Weldon Kern

Personal information
- Born: April 30, 1923 Lawton, Oklahoma, U.S.
- Died: April 21, 2014 (aged 90) Shawnee, Kansas, U.S.
- Listed height: 5 ft 10 in (1.78 m)
- Listed weight: 145 lb (66 kg)

Career information
- High school: Lawton (Lawton, Oklahoma)
- College: Cameron (1942–1944); Oklahoma State (1944–1946);
- Position: Guard
- Number: 7

Career history
- 1947: Oklahoma City Drillers

Career highlights
- 2× NCAA champion (1945, 1946); First-team All-MVC (1946);

= Weldon Kern =

American basketball player (1923–2014)

Weldon Kern (April 30, 1923 – April 21, 2014) was an American basketball player. He won two national championships at Oklahoma A&M University and was later an early professional in the Professional Basketball League of America.

Kern, a 5'10 guard from Lawton, Oklahoma, attended Oklahoma A&M from 1944–46, winning championships as a starting forward for the Aggies in both 1945 and 1946 with future Hall of Fame teammate Bob Kurland.
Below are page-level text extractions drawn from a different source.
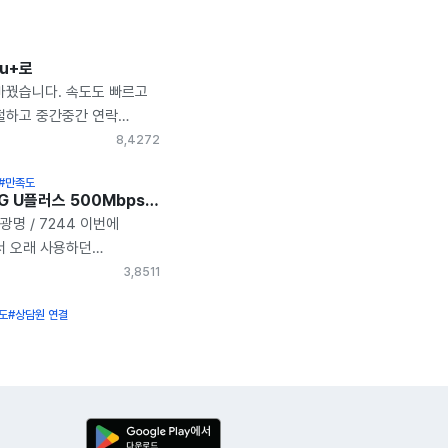
Gu+로
바꿨습니다. 속도도 빠르고
절하고 중간중간 연락
무 좋았습니다. 특히
8,427
2
탑박스도 좋아요 ᄒᄒ
#만족도
정당에서 바꾸려고 벌써
경기 광명 LG U플러스 500Mbps + 212채널TV 인터넷 가입 최대 혜택 솔직 후기
 ᄒᄒ 선정리도 무척
 광명 / 7244 이번에
주셨습니다. 화질도
서 오래 사용하던
약정 끝난뒤에도 다른거로
에서 LG U+로
3,851
1
다 아정당에서 또 바꾸고
. 이미 널리 알려진
수기외 냉장고 침대 세탁기
도
#상담원 연결
해 최대 혜택을 받아보기로
 가전제품들 사용하기
단히 친절한 매니저님 통해
리하고 세상
은품까지 편리하게 안내받고
니다.
었습니다. (새기기들로
. 선 정리도 깨끗해요 ^^)
 사이즈 였으면 좋았을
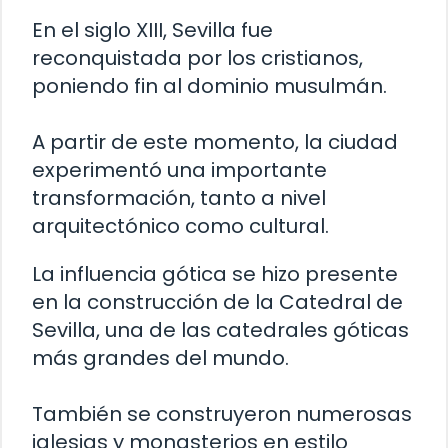
En el siglo XIII, Sevilla fue
reconquistada por los cristianos,
poniendo fin al dominio musulmán.
A partir de este momento, la ciudad
experimentó una importante
transformación, tanto a nivel
arquitectónico como cultural.
La influencia gótica se hizo presente
en la construcción de la Catedral de
Sevilla, una de las catedrales góticas
más grandes del mundo.
También se construyeron numerosas
iglesias y monasterios en estilo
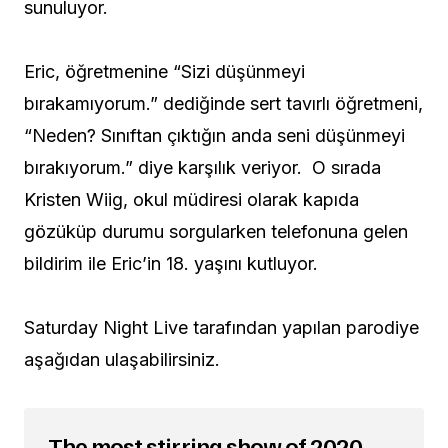
sunuluyor.
Eric, öğretmenine “Sizi düşünmeyi
bırakamıyorum.” dediğinde sert tavırlı öğretmeni,
“Neden? Sınıftan çıktığın anda seni düşünmeyi
bırakıyorum.” diye karşılık veriyor. O sırada
Kristen Wiig, okul müdiresi olarak kapıda
gözüküp durumu sorgularken telefonuna gelen
bildirim ile Eric’in 18. yaşını kutluyor.
Saturday Night Live tarafından yapılan parodiye
aşağıdan ulaşabilirsiniz.
The most stirring show of 2020.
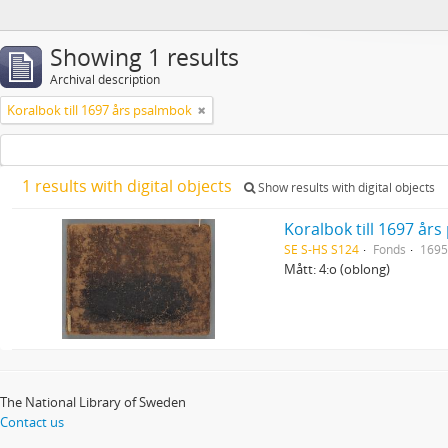
Showing 1 results
Archival description
Koralbok till 1697 års psalmbok
1 results with digital objects
Show results with digital objects
Koralbok till 1697 år
SE S-HS S124
Fonds
169
Mått: 4:o (oblong)
The National Library of Sweden
Contact us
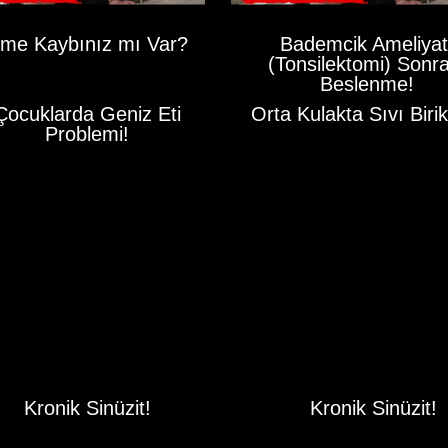
̧itme Kaybınız mı Var?
Bademcik Ameliyat
(Tonsilektomi) Sonr
Beslenme!
Çocuklarda Geniz Eti
Orta Kulakta Sıvı Biri
Problemi!
Kronik Sinüzit!
Kronik Sinüzit!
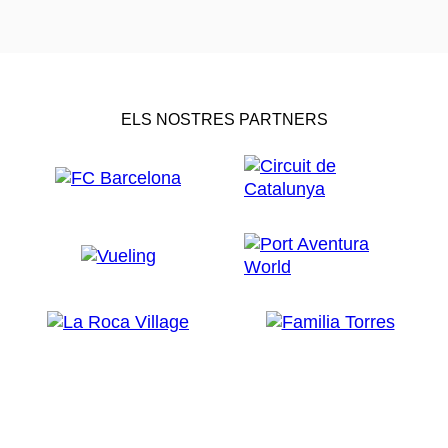
ELS NOSTRES PARTNERS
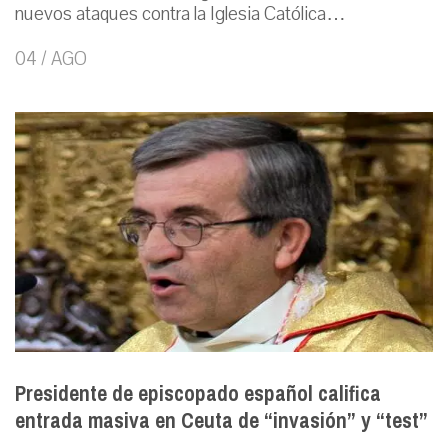
nuevos ataques contra la Iglesia Católica…
04 / AGO
Presidente de episcopado español califica
entrada masiva en Ceuta de “invasión” y “test”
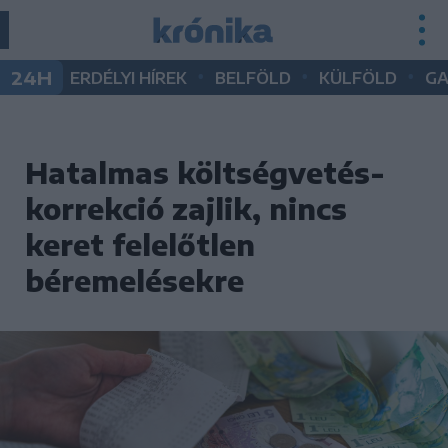
•
•
•
24H
ERDÉLYI HÍREK
BELFÖLD
KÜLFÖLD
G
Hatalmas költségvetés-
korrekció zajlik, nincs
keret felelőtlen
béremelésekre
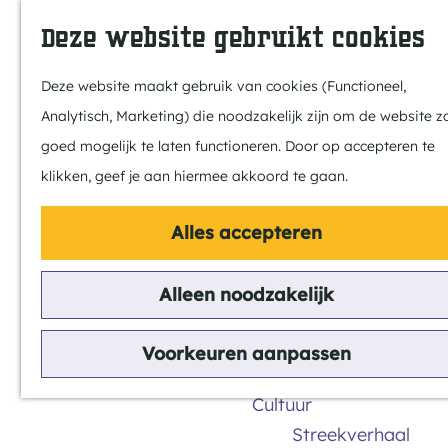
Dit is Reusel
Z
K
Deze website gebruikt cookies
In de regio
o
a
M
Met kids
e
a
e
Deze website maakt gebruik van cookies (Functioneel,
Buitenleven
k
r
n
Analytisch, Marketing) die noodzakelijk zijn om de website z
Winkelen & Week
e
t
u
G
goed mogelijk te laten functioneren. Door op accepteren te
n
a
klikken, geef je aan hiermee akkoord te gaan.
Actief
n
Fietsen
Alles accepteren
a
Wandelen
a
Paardrijden
Alleen noodzakelijk
Routes
r
Routes
d
MTB
Voorkeuren aanpassen
e
in Reusel-De Mierden
h
Cultuur
o
Streekverhaal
Kern was named first team All-Missouri Valley Conference in 1946, in a year when all five Aggie starters composed the all-conference first team.

Following the completion of his collegiate career, Kern signed with the Oklahoma City Drillers in the Professional Basketball League of America, a short-lived predecessor to the National Basketball Association.

Kern died on April 21, 2014, at the age of 90.